[対象テキスト]
• • • •
研究課題/領域番号 |
17H03973
|
研究機関 | 静岡県立大学 |
研究代表者 |
菅 敏幸 静岡県立大学, 薬学部, 教授 (10221904)
|
研究分担者 |
稲井 誠 静岡県立大学, 薬学部, 講師 (20621626)
江木 正浩 静岡県立大学, 食品栄養科学部, 教授 (80363901)
浅川 倫宏 東海大学, 創造科学技術研究機構, 准教授 (80571257)
|
研究期間 (年度) |
2017-04-01 – 2020-03-31
|
キーワード | ソホラフラバノン H / Rh触媒 / CH挿入反応 / ジヒドロベンゾフラン環 / フラバノン環 / リバースモード / CD / 計算化学 |
研究実績の概要 |
本年度は、本研究のテーマであるRh触媒による分子内CH挿入反応を活用してハイブリッド型ポリフェノールのソホラフラバノン H の全合成を達成した。まず、ジフェニルアセトン誘導体からジフェニルジアゾメタン誘導体を合成した。鍵となるジヒドロベンゾフラン環は、Rh触媒を作用させた分子内CH挿入反応により立体選択的に構築した。さらに、合成したジヒドロベンゾフラン環は再結晶することで光学的に純粋な化合物として得られ、絶対配置を含む構造の確定はX線結晶構造解析により達成した。続いて臭素原子部分にアルデヒドを導入後アルドール反応により、環化前駆体となるカルコン部分を構築した。この後に、リバースモードのClaisen転位反応により位置選択的なプレニル基の導入を行った。その後、オキシマイケル反応によりフラバノン環を構築した。さらに、得られた両異性体混合物を分離と保護基の除去を行い、一方のジアスレオマーからは天然物と一致する化合物を得た。ソホラフラバノン Hの絶対配置の決定は、それぞれの単量体のCDスペクトルとの比較により構造決定を行なっている。本研究では、我々が合成したソホラフラバノン H のフラバノン環の両異性体に関してそれぞれのCDスペクトルを測定したところ、顕著な違いが見られた。さらに、計算化学を活用して天然物のCDを予測したところ、フラバノン環の立体化学が2S体と良い一致を示した。本研究により、合成、CDを測定と計算化学を組み合わせることで、これまで困難であった重要な課題であるハイブリッド型天然物の構造確定に強力な手段となることも見出した。
• • • •
[抜粋レコード]

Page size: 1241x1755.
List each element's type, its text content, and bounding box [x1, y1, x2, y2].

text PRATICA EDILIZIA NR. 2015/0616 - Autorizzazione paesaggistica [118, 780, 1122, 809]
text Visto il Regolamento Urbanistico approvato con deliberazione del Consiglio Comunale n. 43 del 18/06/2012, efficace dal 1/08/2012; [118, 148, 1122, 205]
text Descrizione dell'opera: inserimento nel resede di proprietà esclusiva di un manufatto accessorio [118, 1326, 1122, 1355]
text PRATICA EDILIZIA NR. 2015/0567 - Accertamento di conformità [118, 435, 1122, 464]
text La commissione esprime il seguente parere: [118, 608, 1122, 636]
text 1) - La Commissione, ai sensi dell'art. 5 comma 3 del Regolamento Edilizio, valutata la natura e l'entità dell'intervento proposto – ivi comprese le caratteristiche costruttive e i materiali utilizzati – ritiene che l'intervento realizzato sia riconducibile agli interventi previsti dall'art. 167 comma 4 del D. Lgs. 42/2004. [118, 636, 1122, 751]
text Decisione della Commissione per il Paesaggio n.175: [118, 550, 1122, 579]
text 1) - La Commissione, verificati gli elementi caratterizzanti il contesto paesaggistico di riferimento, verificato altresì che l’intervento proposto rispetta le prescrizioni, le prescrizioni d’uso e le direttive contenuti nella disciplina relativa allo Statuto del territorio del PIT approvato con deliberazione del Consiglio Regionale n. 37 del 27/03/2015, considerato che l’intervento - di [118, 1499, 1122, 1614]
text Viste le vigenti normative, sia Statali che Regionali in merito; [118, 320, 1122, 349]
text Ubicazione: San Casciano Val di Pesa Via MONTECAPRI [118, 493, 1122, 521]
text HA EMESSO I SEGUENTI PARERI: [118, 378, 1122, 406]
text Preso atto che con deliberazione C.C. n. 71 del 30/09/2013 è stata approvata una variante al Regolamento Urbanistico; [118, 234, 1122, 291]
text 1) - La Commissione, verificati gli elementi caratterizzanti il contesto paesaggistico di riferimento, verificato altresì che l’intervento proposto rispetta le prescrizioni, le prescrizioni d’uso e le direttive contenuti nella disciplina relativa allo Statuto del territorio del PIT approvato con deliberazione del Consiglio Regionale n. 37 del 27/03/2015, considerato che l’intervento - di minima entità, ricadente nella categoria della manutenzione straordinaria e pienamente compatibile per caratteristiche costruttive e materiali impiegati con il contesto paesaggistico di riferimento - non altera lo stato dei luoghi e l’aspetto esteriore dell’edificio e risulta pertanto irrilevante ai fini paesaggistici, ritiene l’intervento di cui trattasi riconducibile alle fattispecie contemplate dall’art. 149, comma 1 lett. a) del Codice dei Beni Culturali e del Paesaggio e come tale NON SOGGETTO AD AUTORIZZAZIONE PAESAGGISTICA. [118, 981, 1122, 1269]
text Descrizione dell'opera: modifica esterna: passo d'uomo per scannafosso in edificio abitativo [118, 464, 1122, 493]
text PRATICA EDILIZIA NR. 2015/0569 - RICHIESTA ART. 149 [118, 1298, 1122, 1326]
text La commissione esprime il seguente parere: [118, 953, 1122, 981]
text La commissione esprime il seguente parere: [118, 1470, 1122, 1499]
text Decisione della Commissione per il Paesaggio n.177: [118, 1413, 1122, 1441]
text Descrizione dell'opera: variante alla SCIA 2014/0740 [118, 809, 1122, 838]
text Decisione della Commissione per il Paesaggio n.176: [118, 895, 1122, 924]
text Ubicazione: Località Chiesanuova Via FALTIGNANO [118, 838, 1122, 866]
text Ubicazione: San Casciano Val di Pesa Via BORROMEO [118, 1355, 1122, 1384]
• • • •
[実施事項] 対象テキストの「キーワード」欄に挙げられた語句を、掲載順にすべて列挙せよ。

[回答] ソホラフラバノン H、Rh触媒、CH挿入反応、ジヒドロベンゾフラン環、フラバノン環、リバースモード、CD、計算化学